Я прошёл полтора квартала по Соборной к приходскому залу. Сычёв и Белкин должны были быть уже там.
Я вошёл — ёлка горела, хор детей кружил вокруг, Серафим стоял у стены с чашкой чая, Краснов пел «Ой, коляду», Аграфена стояла в углу и смотрела, как четырёхлетний мальчик подходит к ней, чтобы попросить пряник.
В моей тетради у меня на столе в управе записано было семь декабрьских пунктов, из которых шесть закрыто, один остался на завтра.
Где-то в комнате «Якоря» Тарас Лукич собирает вторую подпись под доносом, на двоих остановился, ищет третьего.
Где-то в Петербурге Евгений Никитич Мальцев готовит министерский ход, параллельный губернскому.
Где-то в Глинках в нанятой избе спит после дневной работы Степан Тихонов, не знающий, что сегодня в Бережанске у его работодателя на столе лежит предписание по статье шестьдесят два.
Где-то в Москве Катерина Алтуфьева читает моё письмо — должно было дойти сегодня.
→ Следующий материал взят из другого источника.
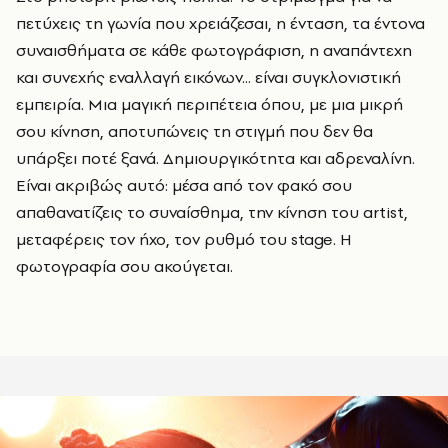
πετύχεις τη γωνία που χρειάζεσαι, η ένταση, τα έντονα
συναισθήματα σε κάθε φωτογράφιση, η αναπάντεχη
και συνεχής εναλλαγή εικόνων... είναι συγκλονιστική
εμπειρία. Μια μαγική περιπέτεια όπου, με μια μικρή
σου κίνηση, αποτυπώνεις τη στιγμή που δεν θα
υπάρξει ποτέ ξανά. Δημιουργικότητα και αδρεναλίνη.
Είναι ακριβώς αυτό: μέσα από τον φακό σου
απαθανατίζεις το συναίσθημα, την κίνηση του artist,
μεταφέρεις τον ήχο, τον ρυθμό του stage. Η
φωτογραφία σου ακούγεται.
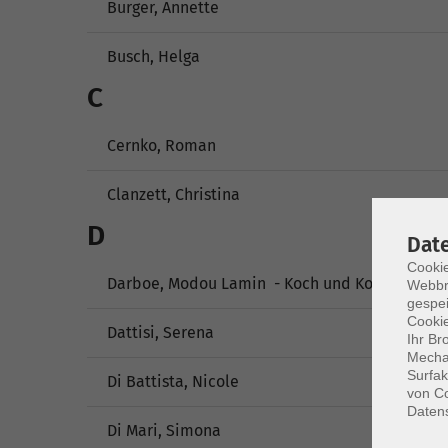
Burger, Annette
Busch, Helga
C
Cernko, Roman
Clanzett, Christina
D
Dat
Cookie
Darboe, Modou Lamin - Koch und Konditor in
Webbr
gespei
Cookie
Dattisi, Serena
Ihr Br
Mechan
Surfak
Di Battista, Nicole
von Co
Daten
Di Mari, Simona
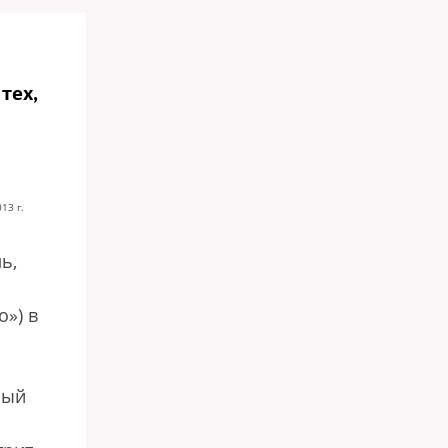
тех,
13 г.
ь,
о») в
рый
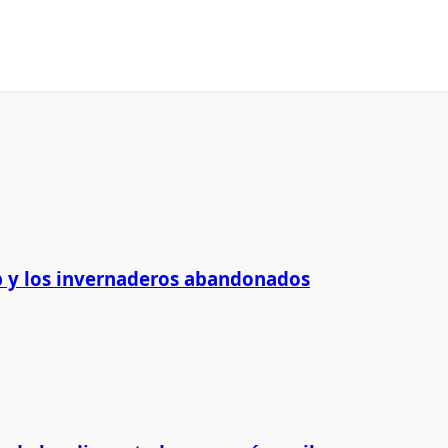
 y los invernaderos abandonados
Где-то в Твери у земского врача Мохначёва ужинает моя дочь Анна, которая ещё не знает, что её отец сегодня отбивает второй в этом году крупный удар и что этот удар — через губернию — ей, в её Бестужевских, через год может отозваться вопросом анкеты: «У вас в семье есть лица, в отношении которых проводились служебные расследования?»
Всё это — в один и тот же миг, двадцать восьмого декабря восемьсот восемьдесят первого года, в половине шестого.
А передо мной, в приходском зале, дети водили хоровод.
Я снял шапку и встал у стены рядом с Аграфеной. Обвёл глазами ёлку. Увидел, как Аграфена тихонько дала мальчику пряник, как маленькая девочка с косичкой в стороне смеётся, как Варя с Жигулёвской мордашкой светится около соломенной сценки Вифлеема.
Я подумал: хорошо, что я пришёл.
Между двумя ударами нужно где-то быть. Я здесь.